Yes; just as any transaction that uses utxos tainted by coinbases of blocks in the small-block branch will execute only on the small-block chain.
But only sophisticated users will know that, and only they would be able to exploit that feature to work with each coin independently. (How would
you get your own pre-fork coins tainted that way?)
Have you read BIP101? It proposes jumping the blocksize limit to 8 MB next year, and then doubling of the blocksize limit every 2 years, for 20 years. That gives us 8192 MB blocks in 21 years. And that's what the sane bitcoiners should want?
Sigh, it wlll NOT give 8 MB blocks next year, nor 8 GB blocks 21 years from now. Those are block size LIMITS. Bitcoin had a 32 MB block size LIMIT for almost 2 years at the beginnig, but teeny weeny block SIZES. In fact it had a 1 MB size LIMIT since then, and yet the average block SIZE is still 0.45 MB.
I wrote "limit" twice in the sentence you are complaining about.
Indeed you did, but then you concluded that BIP101 "
gives us 8192 MB blocks in 21 years". It surely will NOT, just as Satoshi's original implementation did not give 32 MB blocks in 2009, and the reformed one did NOT give 1 MB blocks in 2010.
If the block SIZEs ever get close to 8 GB, it means that the traffic is 15'000 times what it is today, which ma mean a user base of hundreds of millions.
No, it doesn't. Any miner can create a full block by generating their own transactions for free.
And why would he do that? Why didn't miners create 32 MB blocks in 2009, or 1 MB blocks since 2010?

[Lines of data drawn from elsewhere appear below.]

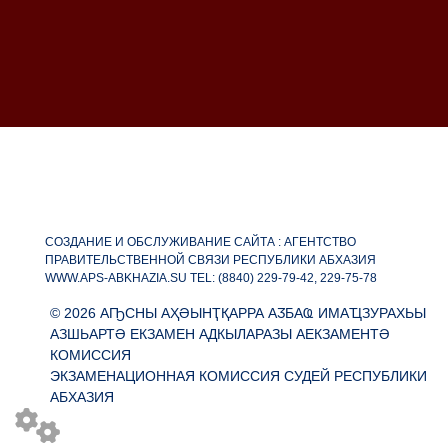
СОЗДАНИЕ И ОБСЛУЖИВАНИЕ САЙТА : АГЕНТСТВО
ПРАВИТЕЛЬСТВЕННОЙ СВЯЗИ РЕСПУБЛИКИ АБХАЗИЯ
WWW.APS-ABKHAZIA.SU TEL: (8840) 229-79-42, 229-75-78
© 2026 АҦСНЫ АҲӘЫНҬҚАРРА АӠБАҨ ИМАҴЗУРАХЬЫ
АЗШЬАРТӘ ЕКЗАМЕН АДКЫЛАРАЗЫ АЕКЗАМЕНТӘ
КОМИССИЯ
ЭКЗАМЕНАЦИОННАЯ КОМИССИЯ СУДЕЙ РЕСПУБЛИКИ
АБХАЗИЯ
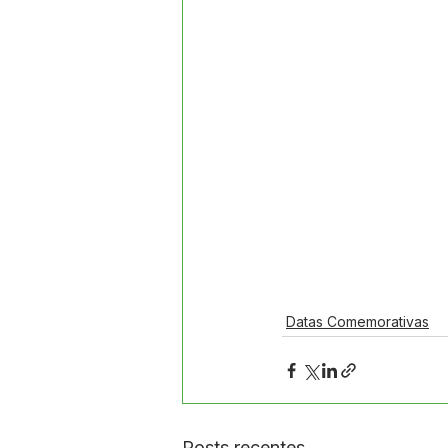
Datas Comemorativas
Posts recentes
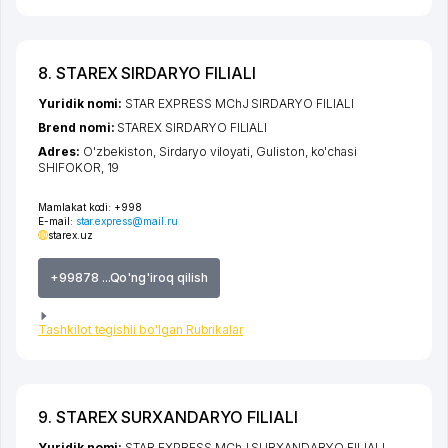
8. STAREX SIRDARYO FILIALI
Yuridik nomi:
STAR EXPRESS MChJ SIRDARYO FILIALI
Brend nomi:
STAREX SIRDARYO FILIALI
Adres:
O'zbekiston,
Sirdaryo viloyati
,
Guliston
,
ko'chasi
SHIFOKOR
, 19
Mamlakat kodi:
+998
E-mail:
star.express@mail.ru
starex.uz
+99878 ...Qo'ng'iroq qilish
Tashkilot tegishli bo'lgan Rubrikalar
9. STAREX SURXANDARYO FILIALI
Yuridik nomi:
STAR EXPRESS MChJ SURXANDARYO FILIALI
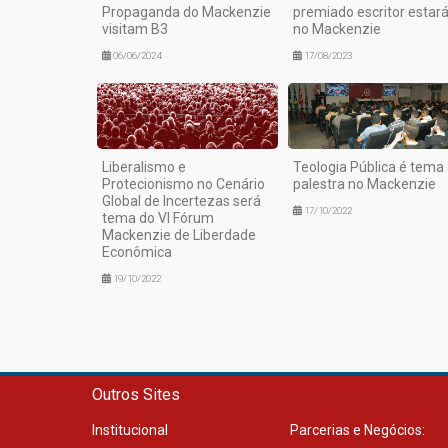
Propaganda do Mackenzie
premiado escritor estar
visitam B3
no Mackenzie
06/06/2024
17/08/2023
Liberalismo e
Teologia Pública é tema
Protecionismo no Cenário
palestra no Mackenzie
Global de Incertezas será
17/10/2022
tema do VI Fórum
Mackenzie de Liberdade
Econômica
19/10/2022
Outros Sites
Institucional
Parcerias e Negócios:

Bigger blocks take longer to propagate and have a slightly higher chance of being orphaned. There is no advantage for a miner to pad his blocks, and a slight disadvantage.
Moreover, a miner who, for some reason, wished to fill his blocks to the limit cannot broadcast his spam to the network, because some other miner could mine it and take the fees. But then everybody will realize that those extra 7.5 MB is spam that he created himself. Then his peers, even without explicit agreement, could decide to ignore his blocks and orphan them.
But I do agree that BIP101's schedule is stupid: it is silly to plan parameter changes several years in advance, when no one knows even whether bitcoin will survive to next year.
Good. Then please stop arguing in its favour. The sooner it dies, the better. We need to reject this and find a proper solution.
I do not argue in favor of BIP101. A substantial increase in the block size limit before the end of the year is obviously necessary to keep bitcoin working, as it has so far, for a few more years. Any software that does that will do.
However, it seems that the only way that will happen is through software that is not controlled by Blockstream. People who care about bitcoin's future should try to become independent from the BitcoinCore version.